‘Fracking’ Councils Could Pocket Millions
Financial rewards worth over a million pounds a year will be given to councils that give permission for “fracking” projects in their areas.The move, announced by David Cameron, has angered campaign groups who are opposed to the controversial method of extracting shale gas from deep underground.
The Prime Minister has declared that shale gas exploration is part of his long-term economic plan and says local authorities that allow drilling will receive 100% of the business rates collected from the scheme – double the current 50%.
Whitehall officials estimate that could be worth £1.7m extra a year for each site a council agrees.
The move comes as French energy giant Total is expected to announce it is investing millions of pounds in firms with drilling licences in the UK.

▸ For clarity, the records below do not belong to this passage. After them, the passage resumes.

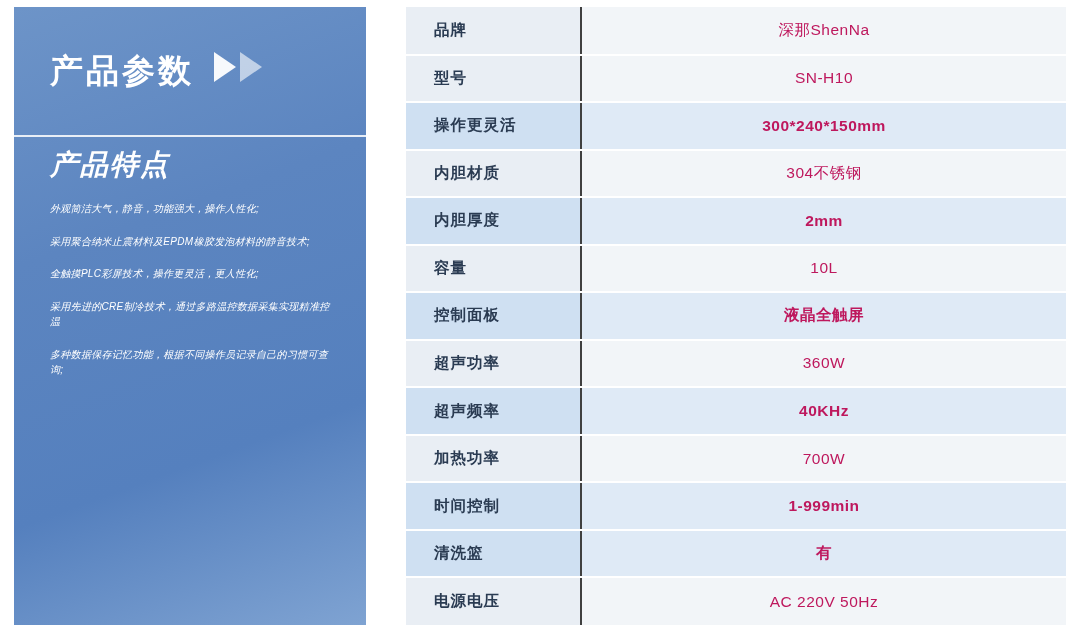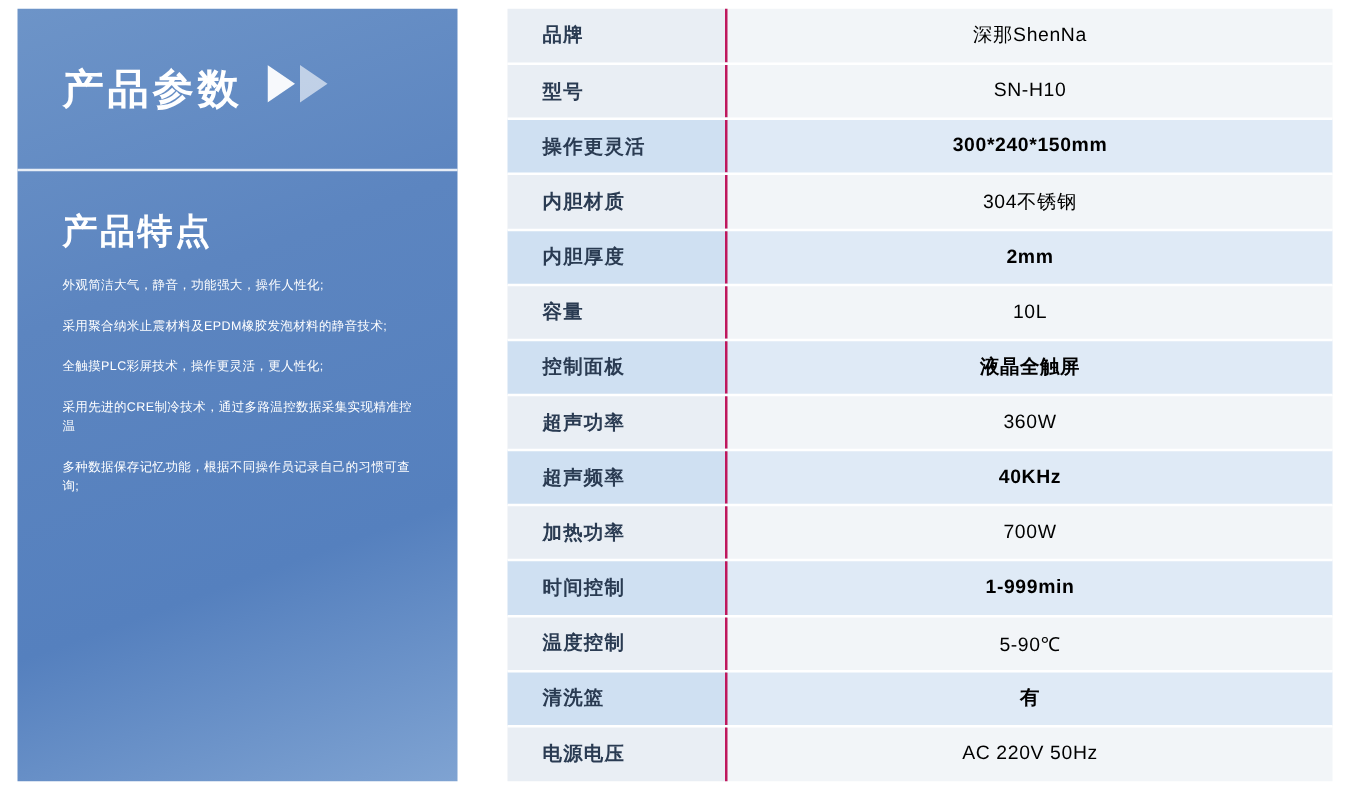--- a/index.html
+++ b/index.html
@@ -56,21 +56,22 @@
   .arrows {
     display: inline-block;
     vertical-align: middle;
     margin-left: 16px;
     position: relative;
     top: -3px;
   }
   .arrows svg { display: block; }
 
   .features {
-    padding: 34px 34px 0 36px;
+    padding: 14px 34px 0 36px;
+    font-style: italic;
   }
   .features h2 {
     margin: 0 0 22px 0;
     color: #ffffff;
     font-size: 28px;
     font-weight: bold;
     letter-spacing: 2px;
     line-height: 1;
   }
   .feature-item {
@@ -101,23 +102,23 @@
   }
   .spec-table td.k {
     width: 175px;
     padding-left: 28px;
     font-weight: bold;
     color: #2a3b52;
     letter-spacing: 1px;
   }
   .spec-table td.v {
     text-align: center;
-    color: #000000;
+    color: #be185d;
     letter-spacing: 0.5px;
-    border-left: 2px solid #be185d;
+    border-left: 2px solid #404040;
   }
   .spec-table tr.odd td.k  { background: #e9eef4; margin-left: 36px; }
   .spec-table tr.odd td.v  { background: #f2f5f8; }
   .spec-table tr.even td.k { background: #cfe0f2; }
   .spec-table tr.even td.v { background: #dfeaf6; }
   .spec-table tr td { border-bottom: 2px solid #ffffff; }
   .spec-table tr:last-child td { border-bottom: none; }
   .spec-table tr.even td.v { font-weight: bold; }
   .spec-table tr.odd td.v { font-weight: normal; }
 </style>
@@ -189,24 +190,20 @@
         <td class="v">40KHz</td>
       </tr>
       <tr class="odd">
         <td class="k">加热功率</td>
         <td class="v">700W</td>
       </tr>
       <tr class="even">
         <td class="k">时间控制</td>
         <td class="v">1-999min</td>
       </tr>
-      <tr class="odd">
-        <td class="k">温度控制</td>
-        <td class="v">5-90℃</td>
-      </tr>
       <tr class="even">
         <td class="k">清洗篮</td>
         <td class="v">有</td>
       </tr>
       <tr class="odd">
         <td class="k">电源电压</td>
         <td class="v">AC 220V  50Hz</td>
       </tr>
     </tbody>
   </table>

The news is a blow for hundreds of people who object to fracking in their communities.
On Sunday, protesters gathered from across the country to take part in a march in Salford close to an exploratory drilling site in an area known as Barton Moss.
Among the campaigners was Jackie Anderson, a teacher who lives within a mile of the site.

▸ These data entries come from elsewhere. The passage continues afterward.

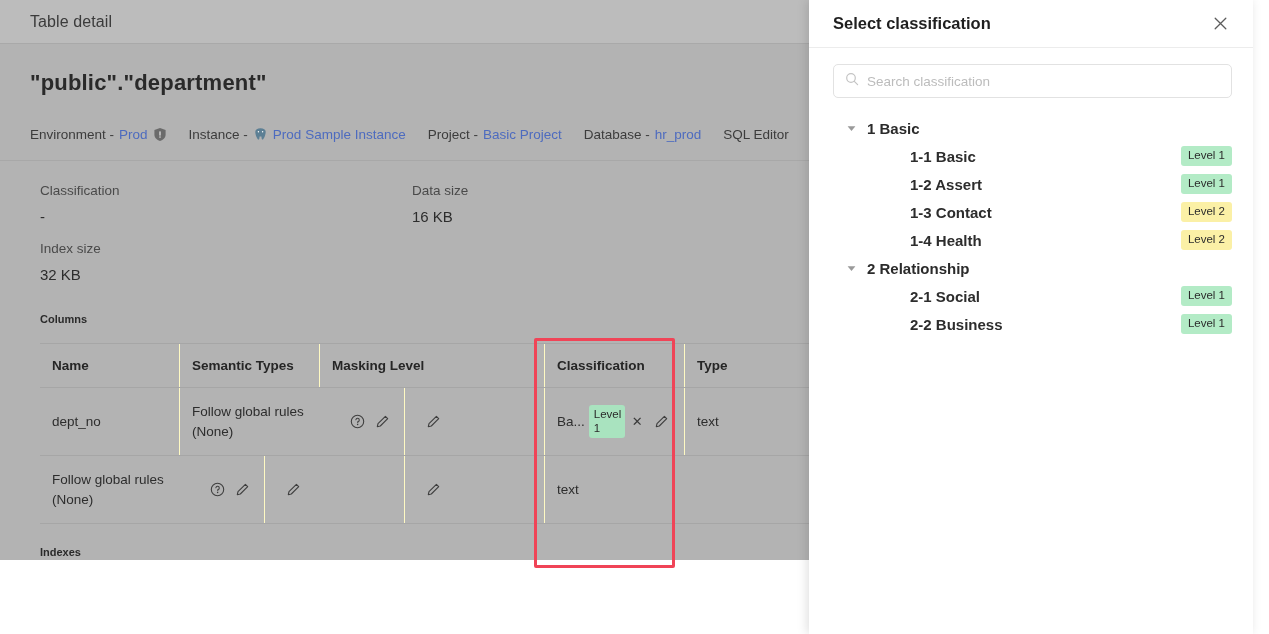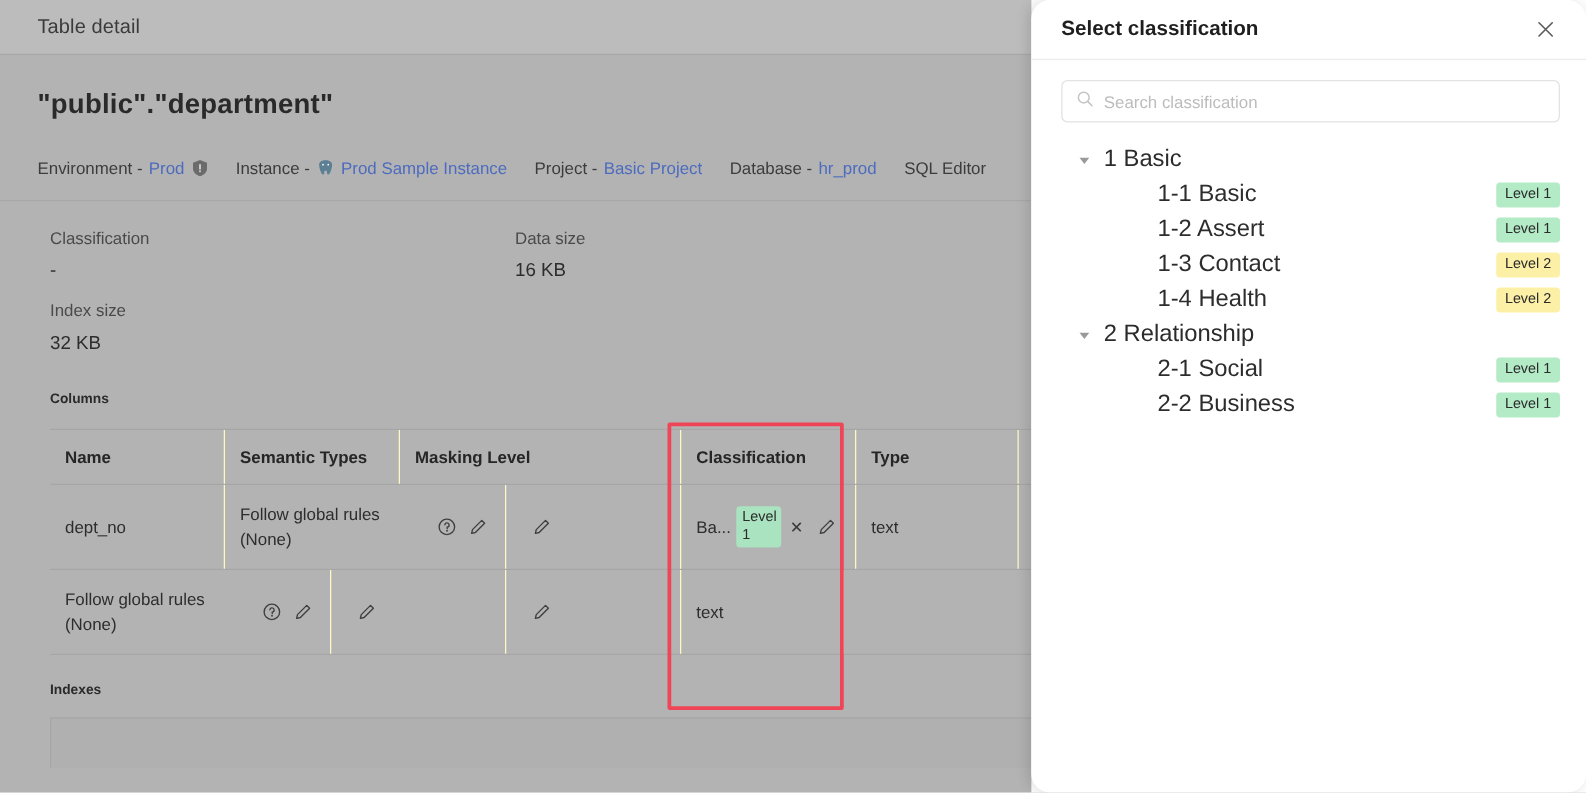--- a/index.html
+++ b/index.html
@@ -7,22 +7,22 @@
     width: 1269px; height: 634px;
     font-family: "Liberation Sans", sans-serif;
     overflow: hidden;
     background: #ffffff;
   }
   #root { position: relative; width: 1269px; height: 634px; }
 
   
   .app-dim {
     position: absolute; left: 0; top: 0;
-    width: 825px; height: 634px;
-    background: #a3a3a3;
+    width: 825px; height: 560px;
+    background: #4d7c0f;
     overflow: hidden;
   }
   .app-titlebar {
     height: 44px;
     background: #bcbcbc;
     display: flex; align-items: center;
     padding: 0 0 0 30px;
     border-bottom: 1px solid #a9a9a9;
   }
   .app-titlebar .t {
@@ -125,25 +125,25 @@
     position: absolute;
     left: 534px; top: 338px;
     width: 141px; height: 230px;
     border: 3px solid #f04457;
     border-radius: 2px;
     pointer-events: none;
   }
 
   
   .drawer {
-    position: absolute; right: 0; top: 0;
+    position: absolute; right: 16px; top: 0;
     width: 444px; height: 634px;
     background: #ffffff;
     box-shadow: -2px 0 10px rgba(0,0,0,.13);
-    display: flex; flex-direction: column; border-radius: 15px;
+    display: flex; flex-direction: column;
   }
   .drawer-head {
     height: 48px;
     display: flex; align-items: center; justify-content: space-between;
     padding: 0 20px 0 24px;
     border-bottom: 1px solid #ececec;
   }
   .drawer-head .dt { font-size: 16.5px; color: #1f1f1f; font-weight: bold; }
   .close-x {
     width: 26px; height: 26px;
@@ -173,21 +173,21 @@
     display: flex; align-items: center;
     height: 28px; cursor: pointer;
   }
   .tnode.group { padding-left: 10px; }
   .tnode.child { padding-left: 77px; }
   .caret {
     width: 16px; height: 16px; margin-right: 8px;
     display: flex; align-items: center; justify-content: center;
     color: #9a9a9a;
   }
-  .tlabel { font-size: 19px; color: #2d2d2d; flex: 1; }
+  .tlabel { font-size: 15px; color: #2d2d2d; flex: 1; font-weight: bold; }
   .tnode.group .tlabel { color: #2b2b2b; }
   .lvl {
     font-size: 11.5px; border-radius: 3px;
     padding: 2px 7px; line-height: 1.35;
     color: #2b2b2b; white-space: nowrap;
   }
   .lvl.g { background: #b3ebc6; }
   .lvl.y { background: #fbf0a6; }
 </style>
 </head>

She told Sky News: “For the local residents it’s got no benefit whatsoever. More and more the businesses and the councils are going to benefit because the incentives are going to them and we’re getting none of the benefits at all.”
Hydraulic fracturing, commonly known as fracking, is a process that involves drilling thousands of feet down into the earth to create a narrow well. Water and chemicals are then pumped in at high pressure to create fractures in the rock. Gas then flows from the cracks and is captured.
Vanessa Vine, who founded the British Anti-Fracking Action Network, travelled to Salford for the demonstration.
She has taken part in a long-running protest against a test site near her home in Balcombe in Sussex.
She told Sky News: “Concerns of local residents range from everything from heavy traffic through villages, damage to the roads, right up to triggering of earthquakes and permanent, potentially permanent contamination of the groundwater, of the aquifer, of drinking water.”
The Government estimates the industry could attract £3.7bn a year in investment and support 74,000 jobs.
Last year, new data from the British Geological Survey showed up to double the amount of shale gas could be extracted in the UK than previously thought.
Then, the Government pledged to give local communities £100,000 for each test-drilling project and a further 1% of the revenues if shale gas was discovered.
It is thought there may be as much as 1,300 trillion cubic feet at the Bowland site in Lancashire alone.
Tory peer Lord Howell of Guildford sparked anger in northern communities in July by suggesting fracking should take place in “desolate areas” in the north, a comment he later apologised for.
Announcing the latest financial incentives, David Cameron said: “A key part of our long-term economic plan to secure Britain’s future is to back businesses with better infrastructure.
“That’s why we’re going all out for shale. It will mean more jobs and opportunities for people, and economic security for our country.”
Writing in the Sun on Sunday, business minister Michael Fallon said it could “drive down the cost of power for hard-working families and businesses”.
But environmentalists have dismissed those claims.
Lawrence Carter, from Greenpeace, said: “This is a naked attempt by the government to bribe hard-pressed councils into accepting fracking in their area.
“Cameron is effectively telling councils to ignore the risks and threat of large-scale industrialisation in exchange for cold hard cash.
“But the proposal reveals just how worried the Government is about planning applications being turned down.
“Having had their claims that fracking will bring down energy bills and create jobs thoroughly discredited, the Government is now resorting to straight up bribery to sell their deeply unpopular fracking policy.”